◆ **WRITTEN TASK**
From the listing below, pull out every line that contains the string "Bajo", matching case exactly, and copy those lines unchanged.

● ● ● ●

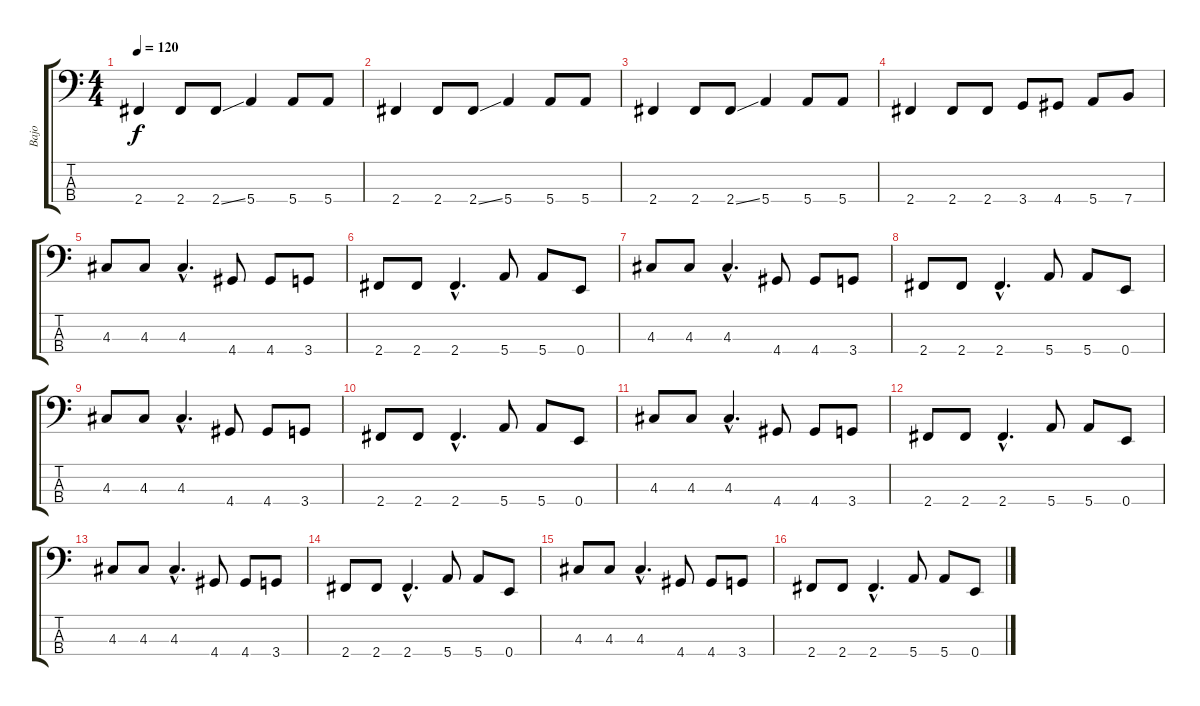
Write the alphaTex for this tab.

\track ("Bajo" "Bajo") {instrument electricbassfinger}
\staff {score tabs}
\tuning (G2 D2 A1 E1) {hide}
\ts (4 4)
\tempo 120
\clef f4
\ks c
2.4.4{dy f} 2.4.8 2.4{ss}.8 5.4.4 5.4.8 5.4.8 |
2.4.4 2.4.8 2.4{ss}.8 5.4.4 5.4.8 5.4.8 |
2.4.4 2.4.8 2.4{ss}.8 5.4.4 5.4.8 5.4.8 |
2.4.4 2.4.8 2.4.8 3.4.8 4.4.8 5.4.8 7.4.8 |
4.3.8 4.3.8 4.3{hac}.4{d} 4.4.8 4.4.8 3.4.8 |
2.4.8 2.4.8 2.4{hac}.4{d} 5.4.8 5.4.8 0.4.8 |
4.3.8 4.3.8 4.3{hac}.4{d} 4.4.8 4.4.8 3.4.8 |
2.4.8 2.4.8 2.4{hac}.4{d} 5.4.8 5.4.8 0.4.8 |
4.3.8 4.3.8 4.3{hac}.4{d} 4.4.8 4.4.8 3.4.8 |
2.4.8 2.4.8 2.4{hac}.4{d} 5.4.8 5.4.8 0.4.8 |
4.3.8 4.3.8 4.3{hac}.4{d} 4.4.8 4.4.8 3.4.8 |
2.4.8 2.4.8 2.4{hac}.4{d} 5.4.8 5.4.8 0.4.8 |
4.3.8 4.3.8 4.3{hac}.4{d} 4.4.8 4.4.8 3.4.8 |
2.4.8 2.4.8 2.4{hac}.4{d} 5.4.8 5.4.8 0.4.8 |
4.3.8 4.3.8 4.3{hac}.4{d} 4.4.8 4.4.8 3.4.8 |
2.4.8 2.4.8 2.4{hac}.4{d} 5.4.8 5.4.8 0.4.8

● ● ● ●

◆ **WRITTEN ANSWER**
\track ("Bajo" "Bajo") {instrument electricbassfinger}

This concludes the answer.